#### [What the exercise asks]
Copy out all of the records, exactly as they appear.

Dataset entries:

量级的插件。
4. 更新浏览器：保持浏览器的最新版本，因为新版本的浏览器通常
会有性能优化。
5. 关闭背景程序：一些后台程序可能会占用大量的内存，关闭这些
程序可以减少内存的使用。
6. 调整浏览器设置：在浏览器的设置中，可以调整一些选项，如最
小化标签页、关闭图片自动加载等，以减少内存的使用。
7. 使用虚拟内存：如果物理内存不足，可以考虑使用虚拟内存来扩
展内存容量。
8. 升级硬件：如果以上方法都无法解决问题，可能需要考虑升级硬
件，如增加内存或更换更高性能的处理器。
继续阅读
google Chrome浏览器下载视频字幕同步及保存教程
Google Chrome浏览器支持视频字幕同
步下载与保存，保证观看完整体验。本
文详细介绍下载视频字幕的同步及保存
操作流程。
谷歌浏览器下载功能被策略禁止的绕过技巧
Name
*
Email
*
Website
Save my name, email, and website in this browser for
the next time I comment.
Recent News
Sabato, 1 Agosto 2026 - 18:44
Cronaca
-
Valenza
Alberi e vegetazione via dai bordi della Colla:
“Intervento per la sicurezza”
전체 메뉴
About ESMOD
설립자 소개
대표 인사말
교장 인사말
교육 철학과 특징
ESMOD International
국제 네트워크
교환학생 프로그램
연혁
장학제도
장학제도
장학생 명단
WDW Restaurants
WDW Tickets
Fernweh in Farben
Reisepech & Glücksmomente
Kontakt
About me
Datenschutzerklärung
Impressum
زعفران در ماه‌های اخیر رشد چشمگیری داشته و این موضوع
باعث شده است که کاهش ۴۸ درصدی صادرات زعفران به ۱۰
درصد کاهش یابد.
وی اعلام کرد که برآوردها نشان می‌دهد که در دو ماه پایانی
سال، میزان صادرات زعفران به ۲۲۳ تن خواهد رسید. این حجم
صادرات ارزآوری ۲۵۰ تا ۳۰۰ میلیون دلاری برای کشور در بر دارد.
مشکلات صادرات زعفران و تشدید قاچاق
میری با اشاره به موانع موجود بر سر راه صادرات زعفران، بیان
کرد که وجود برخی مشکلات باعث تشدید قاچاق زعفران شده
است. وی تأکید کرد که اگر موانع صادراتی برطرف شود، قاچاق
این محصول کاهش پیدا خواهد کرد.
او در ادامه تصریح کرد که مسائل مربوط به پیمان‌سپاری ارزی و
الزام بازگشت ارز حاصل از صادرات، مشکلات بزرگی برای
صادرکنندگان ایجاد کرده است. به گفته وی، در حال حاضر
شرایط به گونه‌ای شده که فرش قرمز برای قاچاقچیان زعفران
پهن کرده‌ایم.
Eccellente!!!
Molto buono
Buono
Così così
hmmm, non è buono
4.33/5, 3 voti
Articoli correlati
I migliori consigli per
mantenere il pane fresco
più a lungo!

#### [Expected answer]
量级的插件。
4. 更新浏览器：保持浏览器的最新版本，因为新版本的浏览器通常
会有性能优化。
5. 关闭背景程序：一些后台程序可能会占用大量的内存，关闭这些
程序可以减少内存的使用。
6. 调整浏览器设置：在浏览器的设置中，可以调整一些选项，如最
小化标签页、关闭图片自动加载等，以减少内存的使用。
7. 使用虚拟内存：如果物理内存不足，可以考虑使用虚拟内存来扩
展内存容量。
8. 升级硬件：如果以上方法都无法解决问题，可能需要考虑升级硬
件，如增加内存或更换更高性能的处理器。
继续阅读
google Chrome浏览器下载视频字幕同步及保存教程
Google Chrome浏览器支持视频字幕同
步下载与保存，保证观看完整体验。本
文详细介绍下载视频字幕的同步及保存
操作流程。
谷歌浏览器下载功能被策略禁止的绕过技巧
Name
*
Email
*
Website
Save my name, email, and website in this browser for
the next time I comment.
Recent News
Sabato, 1 Agosto 2026 - 18:44
Cronaca
-
Valenza
Alberi e vegetazione via dai bordi della Colla:
“Intervento per la sicurezza”
전체 메뉴
About ESMOD
설립자 소개
대표 인사말
교장 인사말
교육 철학과 특징
ESMOD International
국제 네트워크
교환학생 프로그램
연혁
장학제도
장학제도
장학생 명단
WDW Restaurants
WDW Tickets
Fernweh in Farben
Reisepech & Glücksmomente
Kontakt
About me
Datenschutzerklärung
Impressum
زعفران در ماه‌های اخیر رشد چشمگیری داشته و این موضوع
باعث شده است که کاهش ۴۸ درصدی صادرات زعفران به ۱۰
درصد کاهش یابد.
وی اعلام کرد که برآوردها نشان می‌دهد که در دو ماه پایانی
سال، میزان صادرات زعفران به ۲۲۳ تن خواهد رسید. این حجم
صادرات ارزآوری ۲۵۰ تا ۳۰۰ میلیون دلاری برای کشور در بر دارد.
مشکلات صادرات زعفران و تشدید قاچاق
میری با اشاره به موانع موجود بر سر راه صادرات زعفران، بیان
کرد که وجود برخی مشکلات باعث تشدید قاچاق زعفران شده
است. وی تأکید کرد که اگر موانع صادراتی برطرف شود، قاچاق
این محصول کاهش پیدا خواهد کرد.
او در ادامه تصریح کرد که مسائل مربوط به پیمان‌سپاری ارزی و
الزام بازگشت ارز حاصل از صادرات، مشکلات بزرگی برای
صادرکنندگان ایجاد کرده است. به گفته وی، در حال حاضر
شرایط به گونه‌ای شده که فرش قرمز برای قاچاقچیان زعفران
پهن کرده‌ایم.
Eccellente!!!
Molto buono
Buono
Così così
hmmm, non è buono
4.33/5, 3 voti
Articoli correlati
I migliori consigli per
mantenere il pane fresco
più a lungo!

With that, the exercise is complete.